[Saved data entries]
┄┄┄┄┄┄┄┄┄┄
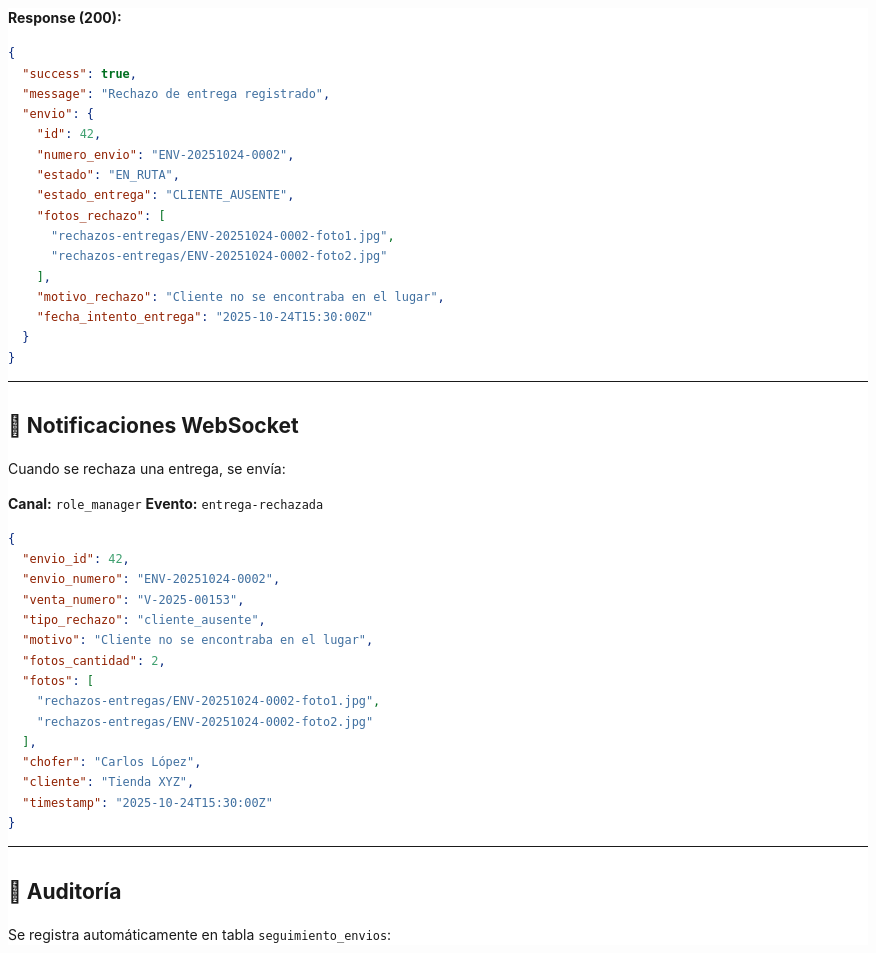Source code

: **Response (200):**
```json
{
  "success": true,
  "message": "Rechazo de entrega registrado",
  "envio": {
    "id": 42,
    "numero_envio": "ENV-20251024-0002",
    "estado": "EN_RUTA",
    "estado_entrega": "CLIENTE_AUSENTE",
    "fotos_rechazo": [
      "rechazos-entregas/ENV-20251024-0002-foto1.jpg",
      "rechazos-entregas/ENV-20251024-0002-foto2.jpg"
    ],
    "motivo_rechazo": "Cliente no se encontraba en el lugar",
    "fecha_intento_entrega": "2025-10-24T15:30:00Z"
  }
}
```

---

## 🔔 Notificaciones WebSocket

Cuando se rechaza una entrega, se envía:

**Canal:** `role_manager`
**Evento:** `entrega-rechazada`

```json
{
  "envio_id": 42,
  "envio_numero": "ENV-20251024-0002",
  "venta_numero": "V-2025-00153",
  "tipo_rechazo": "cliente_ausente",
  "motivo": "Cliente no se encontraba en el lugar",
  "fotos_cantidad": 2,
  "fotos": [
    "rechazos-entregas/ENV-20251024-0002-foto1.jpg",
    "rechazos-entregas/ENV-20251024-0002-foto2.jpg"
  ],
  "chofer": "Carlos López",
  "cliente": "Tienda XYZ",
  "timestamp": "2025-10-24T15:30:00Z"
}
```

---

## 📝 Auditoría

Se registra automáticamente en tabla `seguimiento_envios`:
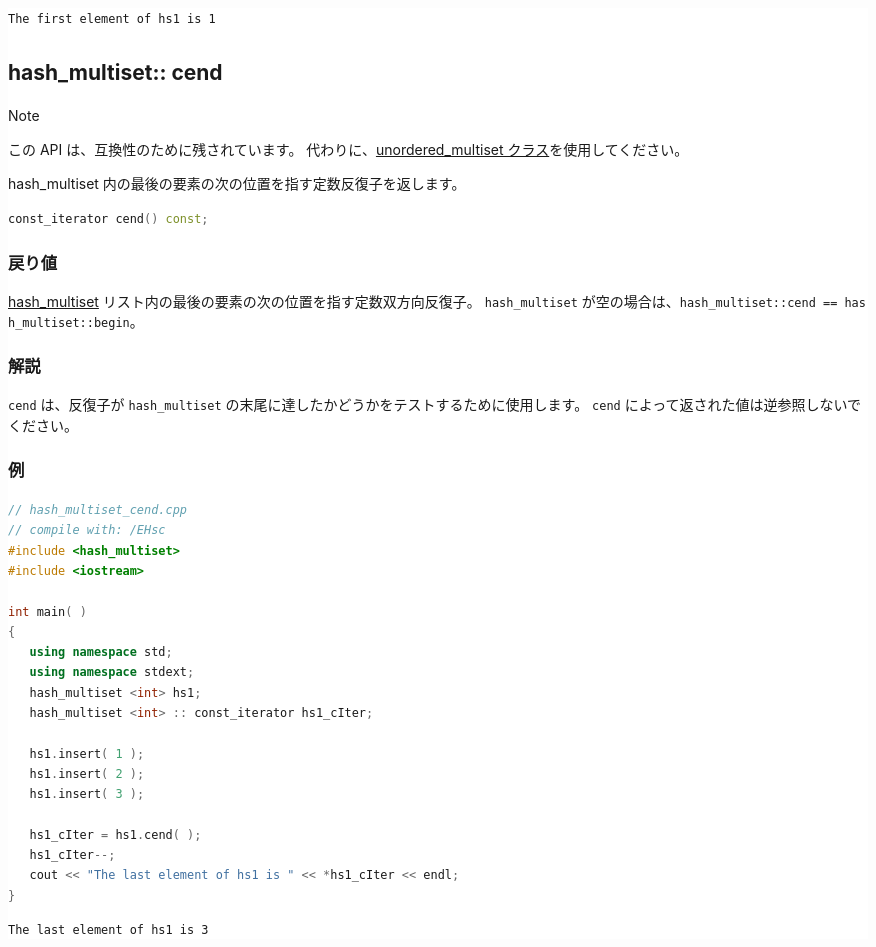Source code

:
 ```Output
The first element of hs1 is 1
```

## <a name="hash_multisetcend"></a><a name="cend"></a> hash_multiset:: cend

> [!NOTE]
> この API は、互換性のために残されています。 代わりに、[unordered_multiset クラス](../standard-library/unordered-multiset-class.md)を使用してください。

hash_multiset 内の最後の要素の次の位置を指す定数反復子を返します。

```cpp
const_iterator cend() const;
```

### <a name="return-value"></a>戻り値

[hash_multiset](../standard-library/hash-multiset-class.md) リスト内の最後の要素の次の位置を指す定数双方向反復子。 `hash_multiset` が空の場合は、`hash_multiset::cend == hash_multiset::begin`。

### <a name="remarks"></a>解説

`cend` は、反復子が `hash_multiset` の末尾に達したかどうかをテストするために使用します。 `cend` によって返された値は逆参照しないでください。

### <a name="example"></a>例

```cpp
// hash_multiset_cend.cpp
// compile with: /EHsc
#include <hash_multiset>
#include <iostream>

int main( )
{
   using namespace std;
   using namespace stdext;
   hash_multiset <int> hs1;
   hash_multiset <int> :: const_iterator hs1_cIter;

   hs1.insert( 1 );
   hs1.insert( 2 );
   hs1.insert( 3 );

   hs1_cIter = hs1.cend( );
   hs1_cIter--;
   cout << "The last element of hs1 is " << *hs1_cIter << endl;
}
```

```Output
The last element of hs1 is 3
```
┄┄┄┄┄┄┄┄┄┄
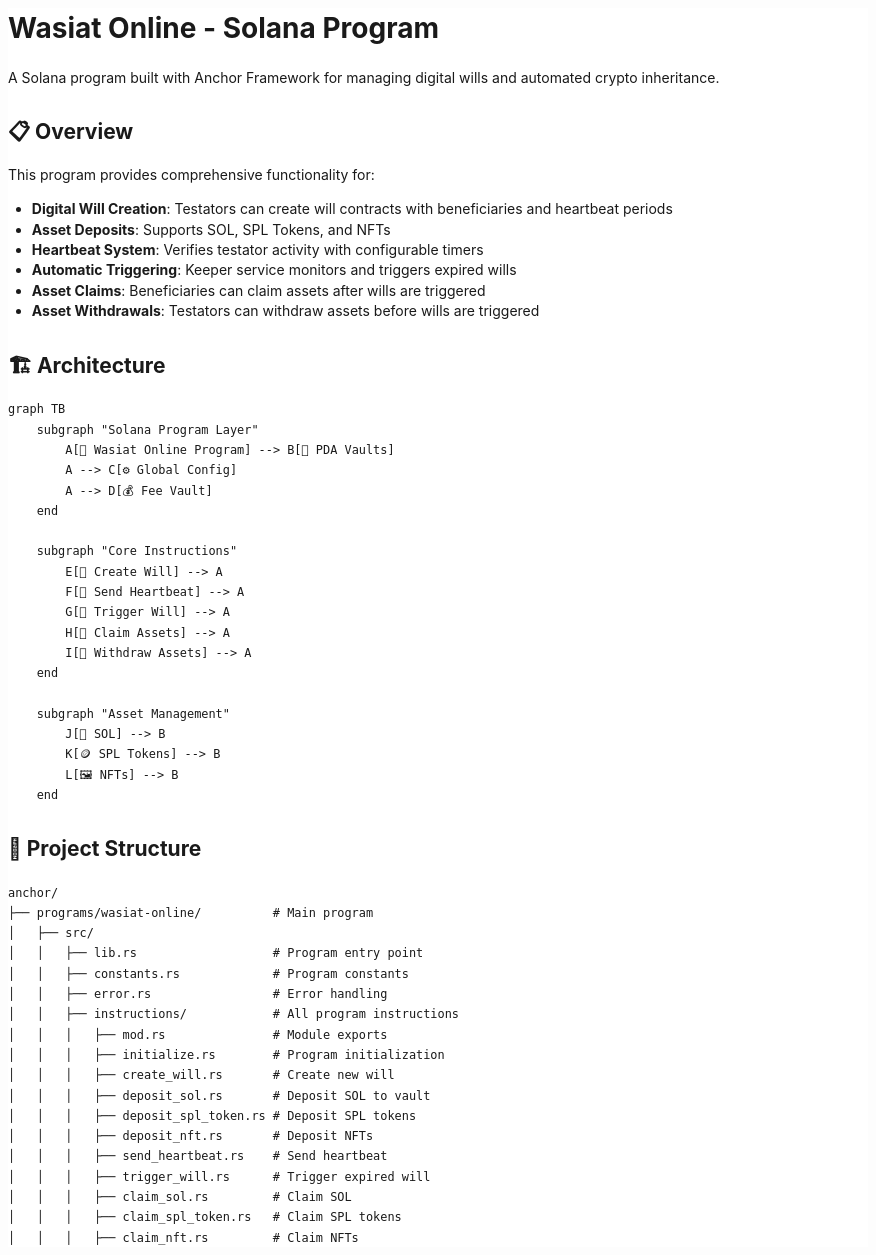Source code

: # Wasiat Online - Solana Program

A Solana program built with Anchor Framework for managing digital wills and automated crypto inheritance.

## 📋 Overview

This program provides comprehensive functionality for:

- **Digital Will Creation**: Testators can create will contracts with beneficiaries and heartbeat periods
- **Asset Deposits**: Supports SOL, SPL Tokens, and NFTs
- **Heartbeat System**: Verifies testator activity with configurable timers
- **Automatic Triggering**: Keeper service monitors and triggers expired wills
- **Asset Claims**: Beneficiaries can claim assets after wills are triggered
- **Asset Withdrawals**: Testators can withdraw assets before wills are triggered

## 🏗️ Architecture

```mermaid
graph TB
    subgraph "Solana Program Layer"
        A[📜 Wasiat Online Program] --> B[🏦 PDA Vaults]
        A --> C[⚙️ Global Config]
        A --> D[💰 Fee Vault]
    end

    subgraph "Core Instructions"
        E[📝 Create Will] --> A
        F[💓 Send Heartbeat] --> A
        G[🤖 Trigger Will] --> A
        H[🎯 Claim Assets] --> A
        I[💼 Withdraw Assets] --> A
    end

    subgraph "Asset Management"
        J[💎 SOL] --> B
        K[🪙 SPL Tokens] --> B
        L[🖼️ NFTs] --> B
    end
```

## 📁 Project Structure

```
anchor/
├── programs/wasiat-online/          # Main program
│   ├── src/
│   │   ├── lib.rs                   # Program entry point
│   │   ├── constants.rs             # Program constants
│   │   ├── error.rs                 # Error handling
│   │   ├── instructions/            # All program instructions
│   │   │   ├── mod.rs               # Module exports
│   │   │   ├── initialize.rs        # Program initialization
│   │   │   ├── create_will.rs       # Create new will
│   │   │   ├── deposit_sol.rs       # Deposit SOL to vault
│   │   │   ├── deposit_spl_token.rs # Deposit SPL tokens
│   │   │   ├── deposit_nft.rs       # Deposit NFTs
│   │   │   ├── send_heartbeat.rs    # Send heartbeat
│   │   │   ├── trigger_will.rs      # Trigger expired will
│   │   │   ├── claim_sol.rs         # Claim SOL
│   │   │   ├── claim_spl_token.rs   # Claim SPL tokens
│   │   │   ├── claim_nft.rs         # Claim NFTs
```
┄┄┄┄┄┄┄┄┄┄
Only lines that contain the string "rechazos" count; pick each one out of the records and copy it.

      "rechazos-entregas/ENV-20251024-0002-foto1.jpg",
      "rechazos-entregas/ENV-20251024-0002-foto2.jpg"
    "rechazos-entregas/ENV-20251024-0002-foto1.jpg",
    "rechazos-entregas/ENV-20251024-0002-foto2.jpg"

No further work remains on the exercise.